Écouter le public, c’est donc lui permettre d’exprimer par un vote son opinion, mais encore lui donner la parole lors des rencontres de fin d’après-midi, dans la cour de l’école D. António da Costa, où lorsque le soleil se fait moins ardent se déroulent les interviews des gens de théâtre, toutes catégories confondues.

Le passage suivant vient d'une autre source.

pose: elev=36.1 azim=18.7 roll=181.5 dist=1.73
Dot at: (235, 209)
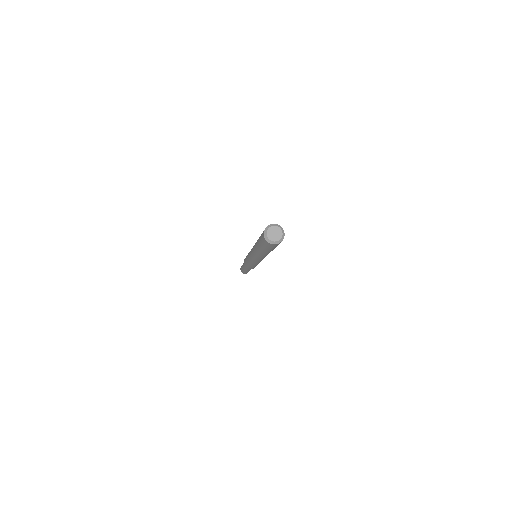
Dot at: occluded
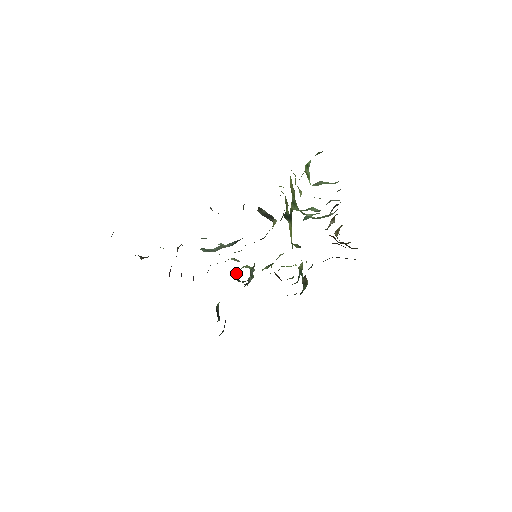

Et le bonheur se décuple quand ce sont de très jeunes gens, filles ou garçons, qui osent poser de judicieuses questions, ou demander à leurs aînés des conseils ! 

Écouter le public, c’est sans doute aussi faire revenir les artistes fidèles, qui depuis un temps plus ou moins long et de façon plus ou moins régulière cheminent en juillet aux côtés du festival, et qui sont porteurs de nouvelles créations : Thomas Ostermeier et la Schaubühne Berlin, Emma Dante et le Teatro Biondo Palermo, Joël Pommerat et la Compagnie Louis Brouillard, Michael Vogel et la Familie Flöz, Baro d’Evel, Le Galactik Ensemble… Il est bon aussi de retrouver des auteurs que l’on aime, et je pense ici à Édouard Louis : en 2021 nous fut proposée, par Ivo van Hove, une adaptation du roman Qui a tué mon père, et cette année c’est Histoire de la violence / History of violence que nous pourrons voir, grâce à Thomas Ostermeier.

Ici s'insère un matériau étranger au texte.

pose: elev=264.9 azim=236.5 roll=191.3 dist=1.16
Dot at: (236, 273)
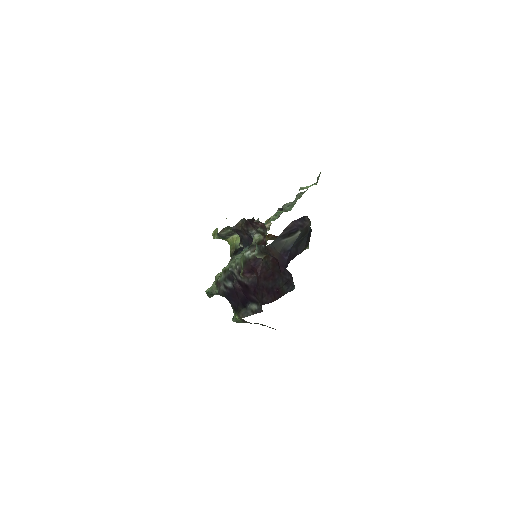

Écouter le public, certes, mais aussi prendre pour lui des risques, lui donner la possibilité de découvrir les formes actuelles et novatrices qui éclosent au sein des arts vivants, c’est bien ce que propose la programmation éclectique du festival, où de grands textes, passés ou présents, côtoient des spectacles sans paroles, où danse, cirque d’aujourd’hui, marionnettes et théâtre d’objets se glissent et trouvent leur juste place entre des représentations plus conventionnelles.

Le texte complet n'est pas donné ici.